Hace una pausa y bebe un trago de cerveza. Se limpia los labios con cuidado.
—Pero para disfrutar en el sexo hace falta saber lo que le gusta a uno. Y atreverse a llevarlo a cabo. Si no, nunca se es feliz del todo.
Estábamos los dos de pie, yo con la chaqueta puesta y a punto de cruzar de nuevo la casa hacia la puerta principal. En ese momento el riego automático del jardín se puso en marcha y una lluvia fina nació del suelo y dibujó difusos remolinos en el aire. El mundo al revés, pensé, y recordé la tormenta que nos había empapado en Donostia, cuando ella fingía ser Diana y nada hacía presagiar que bajo aquella gabardina blanca se ocultara una mujer tan perturbadora, capaz de descubrir en mí algo que ni siquiera yo sabía que existiera. Uno de los aspersores casi alcanzaba la zona donde nos hallábamos y sobre nosotros cayó de repente una capa de rocío en forma de gotas diminutas, y sentí la tentación de recuperar el control, de hacer algo que devolviera el mundo al orden que siempre había conocido.
Ella fue a añadir algo y no pude resistirme a la visión de esos labios entreabiertos. Di un paso hacia Irene, la cogí con fuerza del brazo y la besé sin darle tiempo a reaccionar. Supongo que el factor sorpresa jugó en mi favor, y mi lengua penetró en aquel rincón prohibido con la audacia de los intrépidos. Y cuando el cuerpo de Irene se envaró, se puso tenso como la cuerda de un violín, entrelacé mis dedos con los suyos, mi lengua con la suya. Durante unos instantes eternos nuestros cuerpos se dijeron muchas cosas sin palabras. Por fin ella se relajó, y aunque la lasitud duró muy poco, estuvo ahí: la sentí como una pequeña victoria.
—Que, conste que estaba siguiendo tu consejo —le dije cuando por fin nuestros labios se separaron y vi que sus ojos habían adoptado de nuevo un verde felino y desafiante—. Hay que saber lo que le gusta a uno y atreverse a hacerlo.
Nuestras manos seguían en contacto y por alguna razón ninguno de los dos quería soltar al otro.

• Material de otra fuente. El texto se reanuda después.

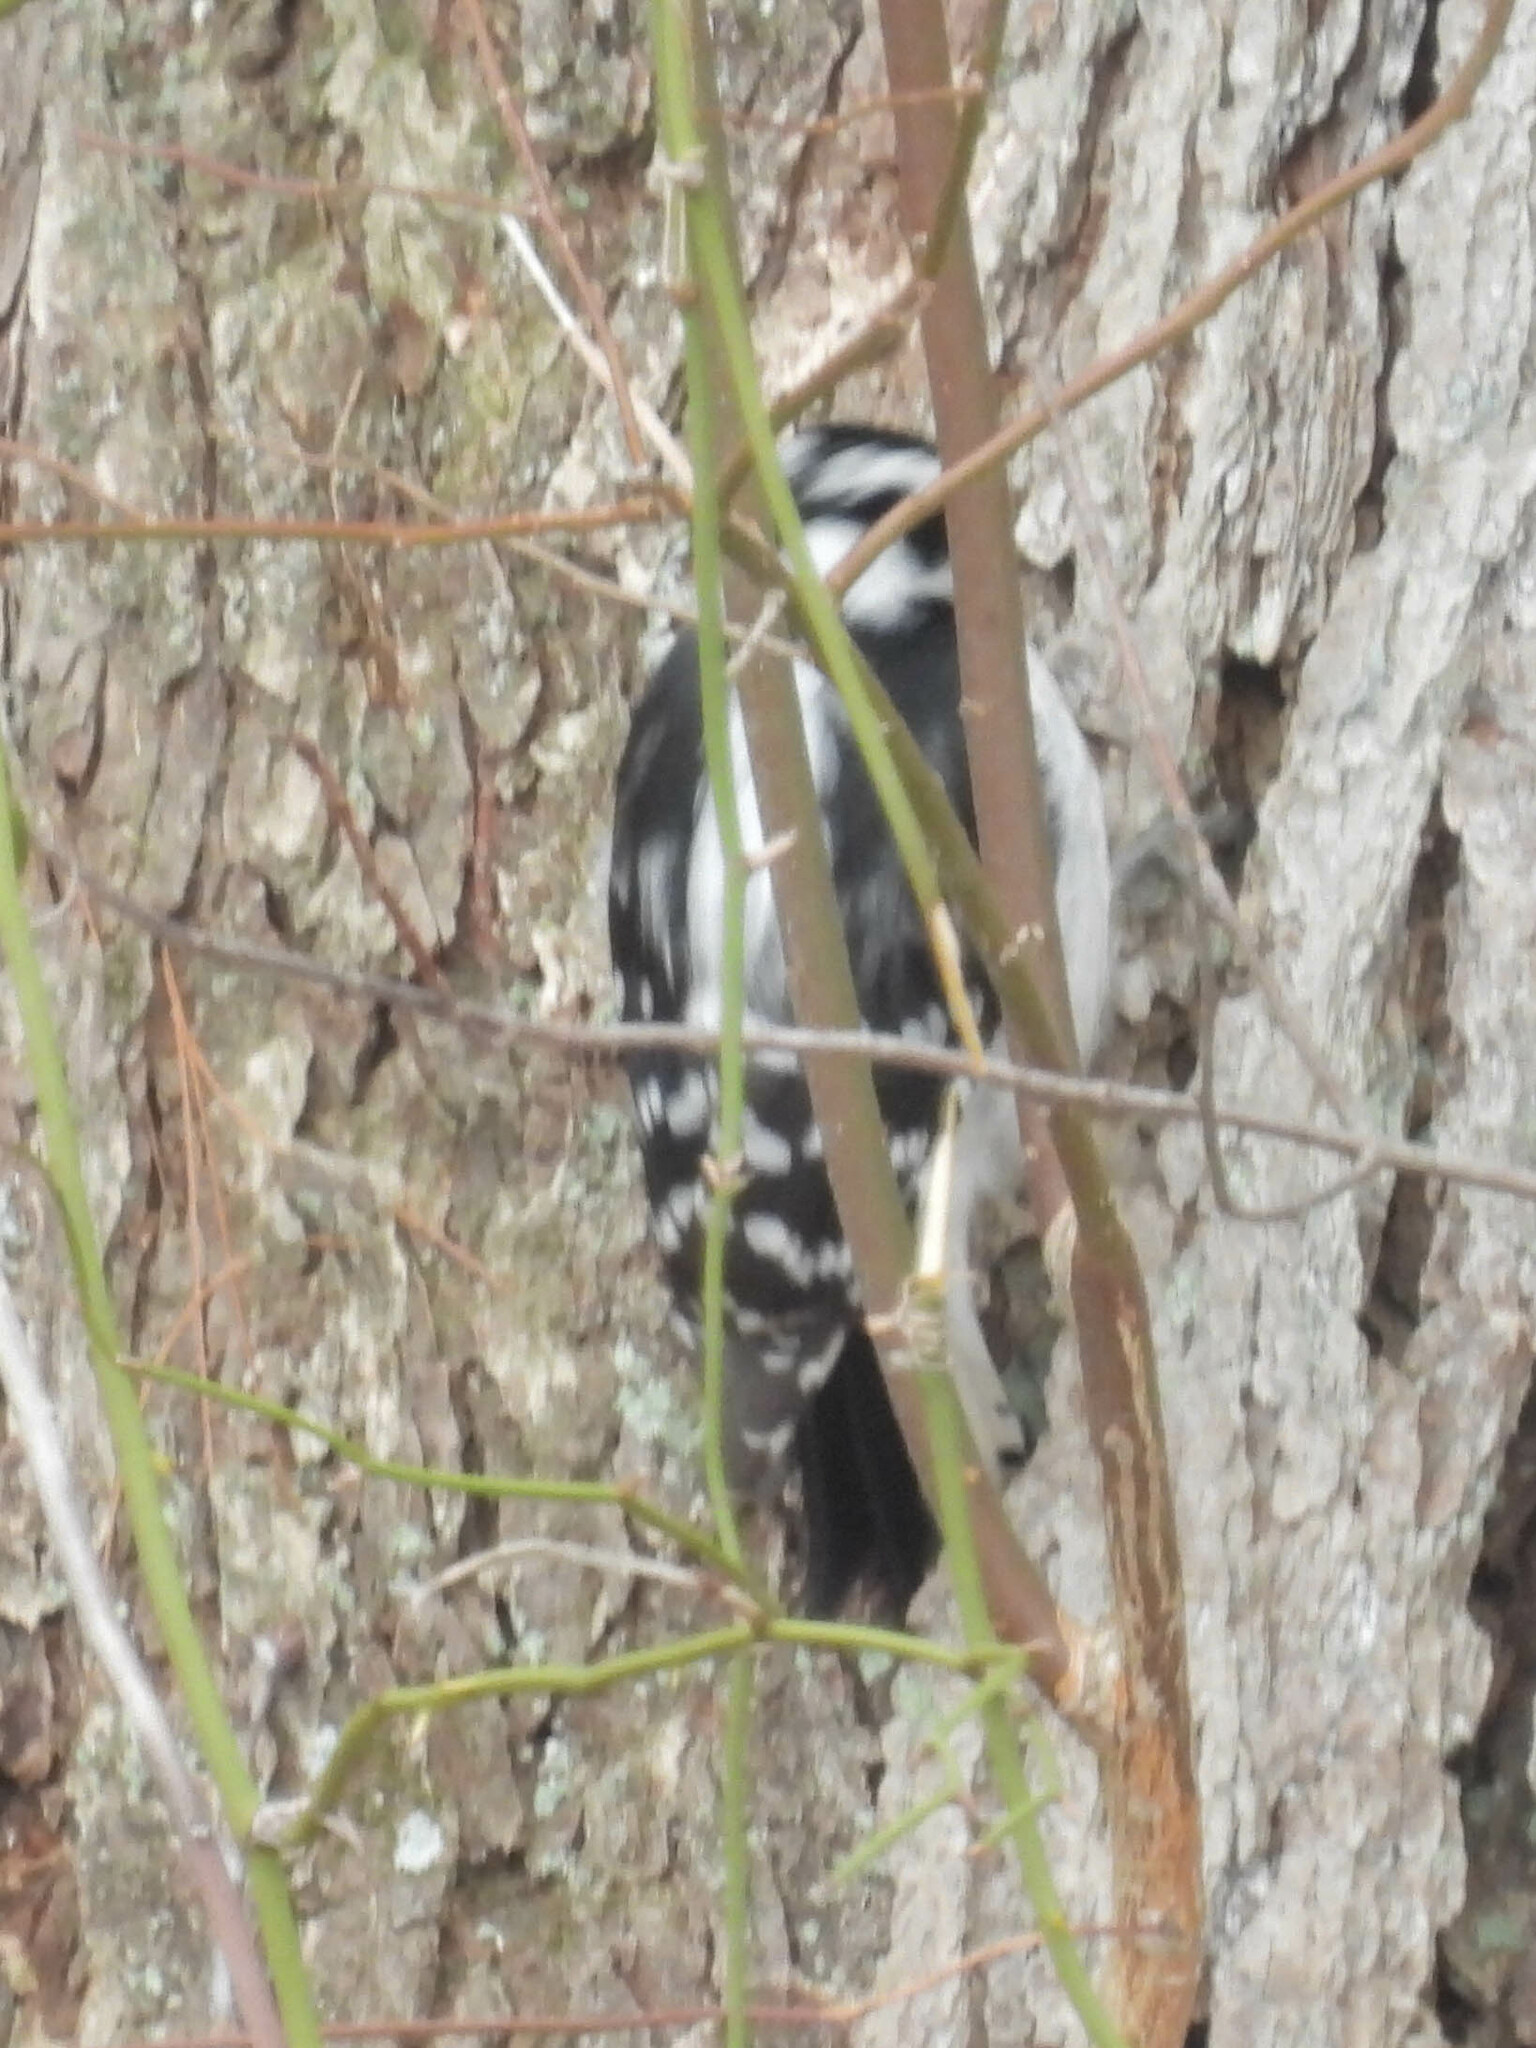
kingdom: Animalia
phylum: Chordata
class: Aves
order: Piciformes
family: Picidae
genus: Dryobates
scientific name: Dryobates pubescens
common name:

—Tienes mucho que aprender —replicó ella despacio. Ya había recuperado el aplomo, pero sus dedos seguían aferrados a los míos.
—¿Y tú mucho que enseñar? —sonreí.
—Esto no es una broma, David. Si seguimos, te adentrarás en un mundo complejo y desconocido para ti, unos lugares de los que luego es difícil salir.
—¿Me guiarás por ese laberinto?
Me miró fijamente y, antes de soltar mi mano, respondió:
—Estaré esperándote aquí el domingo, a las siete en punto. Si no vienes, no vuelvas a llamarme.
—¿Y si vengo?
Sonrió.
—En ese caso volverá a cambiar el cuento y Cenicienta se convertirá en Ariadna. Te llevaré a lugares secretos que nunca habías imaginado, si tienes el valor o la inconsciencia necesaria para adentrarte en ellos.
¿Valor o inconsciencia? Sus palabras resuenan en mi cabeza y sé que no estoy lo bastante tranquilo para decidir de manera coherente. Una parte de mí reclama la paz que hace unos días me pesaba sobre los hombros. Pero otra parte, recién encontrada, me impulsa a coger la moto y lanzarme a la carrera, a perderme durante dos días y regresar solo para la cita con Irene, como si estuviéramos en una película y todo lo que separara este momento de las siete de la tarde del domingo fuera irrelevante, prescindible. Casi pongo el motor en marcha y cuando veo lo que estoy a punto de hacer, la situación se me antoja absurda y alocada, y eso tiene la virtud de resituarme. ¿Acaso estoy loco? Tal vez la primavera haya revolucionado mis hormonas, las haya convertido en pirañas salvajes que han perdido el norte.
No habrá carreras esta noche, me digo solemnemente, ni huidas hacia ninguna parte. Cenaré con Olga, nos acostaremos y quizá haremos el amor. El amor, no esa guerra erótica en la que avanzo con los ojos vendados, a merced de una amante que ordena en lugar de susurrar, en manos de alguien que practica estos juegos eróticos con cualquiera que se preste a ellos. Basta de tonterías, me amonesto sin misericordia. Si querías una aventura, ya la has vivido. Si querías emociones, estas te han superado. Ahora recupera el sentido común, sube a casa y sumérgete en esa cotidianidad amable, tranquilizadora, el mejor antídoto contra la locura pasajera de una primavera demasiado cálida. Y, sobre todo, borra el domingo del calendario si quieres conservar la cordura.